2. Flea detail page surfaces the latest submission's failure verdict even
   when a previously-approved version is still serving (deferred-promotion
   path). The _quarantine_banner gate widened from `visibility != approved`
   to also fire on `blocked_inline / blocked_llm / review_error`, with copy
   that distinguishes the v2+ edit case ("Latest edit failed review —
   previously approved version (vN) keeps serving") from the initial-upload
   quarantine wording.

3. Restore button + endpoint no longer allow restoring a version that was
   never approved. Added StoreEntitiesRepository.get_with_version_approvals
   joining store_submissions, gated the UI button on submission_status in
   ('approved', None), rendered status pills for non-restorable rows, and
   added a 400 version_not_approved guard in POST /restore.

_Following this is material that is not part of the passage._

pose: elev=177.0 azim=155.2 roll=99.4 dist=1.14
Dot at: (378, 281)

4. **BREAKING (operator-facing)**: publish gate is now fail-CLOSED on
   misconfig. The previous get_guardrails_enabled() silently fell back to
   "disabled, auto-approve everything" when guardrails.enabled=true in YAML
   but no ANTHROPIC_API_KEY was in env. Split into:
     - get_guardrails_enabled()              (intent — YAML)
     - get_guardrails_llm_provider_ready()   (readiness — env)
   Three-state matrix:
     enabled=false                       → auto-approve (unchanged)
     enabled=true + ready=true           → normal pipeline (unchanged)
     enabled=true + ready=false (NEW)    → submissions hold at pending_llm
                                           awaiting admin retry or override
                                           (was: silent auto-approve)
   Admin "Retry review" eligibility broadened to include pending_llm.
   Boot-time WARNING banner surfaces the misconfig in app/main.py.
   docs/STORE_GUARDRAILS.md updated with the three-state matrix.
   Operators relying on the auto-fallback for local-dev no-LLM setups must
   now explicitly set `guardrails.enabled: false` in instance.yaml.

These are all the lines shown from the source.